The rights of the parties therefore depend upon the validity of the sale, under the power in the mortgage. One of the objections urged against it is that the notice of the sale is insufficient. The mortgagee in the exercise of the power of sale acts as a trustee of the mortgagor. Although he has the right to sell the property for the payment of the mortgage debt, all the proceeds of the sale above the amount necessary for that purpose belong to the mortgagor. In the performance of this duty he must exercise good faith and use reasonable diligence to protect the rights of the mortgagor under the terms of the power. He must use reasonable efforts to obtain a fair price for the property, in properly advertising and conducting the sale in those particulars which the contract leaves to his determination. An *Page 210 erroneous statement in the notice of the sale which would naturally mislead the public or deter persons from attending the sale and bidding, renders the sale void. Very v. Russell, 65 N.H. 646; Briggs v. Briggs,135 Mass. 306; Clark v. Simmons, 150 Mass. 357; Hoffman v. Anthony, 6 R.I. 282; Fenner v. Tucker, 6 R.I. 551; Burnet v. Denniston, 5 Johns. Ch. 35; Hubbell v. Sibley, 5 Lans. 51; Equitable Trust Co. v. Fisher,106 Ill. 189; 2 Jones Mort., s. 1852.

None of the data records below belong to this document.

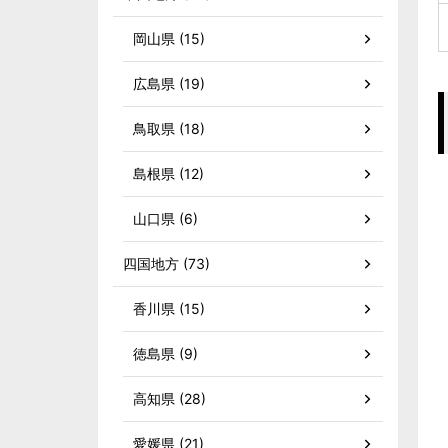
岡山県 (15)
広島県 (19)
鳥取県 (18)
島根県 (12)
山口県 (6)
四国地方 (73)
香川県 (15)
徳島県 (9)
高知県 (28)
愛媛県 (21)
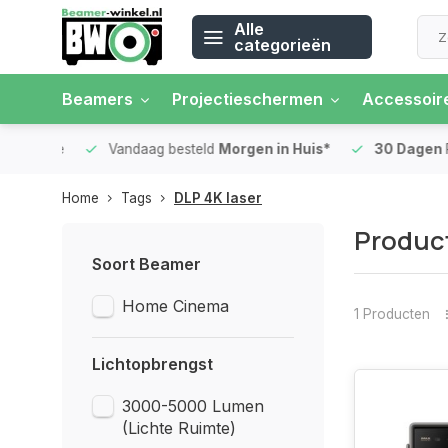
Alle
categorieën
Beamers
Projectieschermen
Accessoir
 rente
Vandaag besteld
Morgen in Huis*
30 Dagen
Ret
Home
Tags
DLP 4K laser
Product
Soort Beamer
Home Cinema
1 Producten
Lichtopbrengst
3000-5000 Lumen
(Lichte Ruimte)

The advertisement of the sale stated that the premises would be sold "subject to any and all unpaid taxes, . . . liens, and incumbrances which may be entitled to precedence over said mortgage, if any such there be." The notice, taken in connection with the fact that prior mortgages to the amount of $6,000 which had been paid appeared by the records to be still subsisting upon the property, would naturally convey the impression that the premises were to be sold on the $7,000 mortgage, subject to the other mortgages of $6,000, and that the full amount of the mortgage claims then in force amounted to $13,000. This was calculated to mislead and deceive the public and prevent would-be purchasers from attending the sale and bidding.

The fact that at the sale, upon inquiry being made, it was stated that the $6,000 mortgage claims had been paid, does not remove the objection. It was then too late to correct the erroneous impression of the notice upon any who may have been thereby prevented from attending the sale. It cannot be presumed that the notice did not have the effect it was naturally calculated to produce and influence purchasers not to attend the sale. For this reason the sale was irregular and void. The result reached renders it unnecessary to consider the other questions raised. The exceptions are sustained, and there must be a

Decree for the plaintiff.

CHASE, J., did not sit: the others concurred.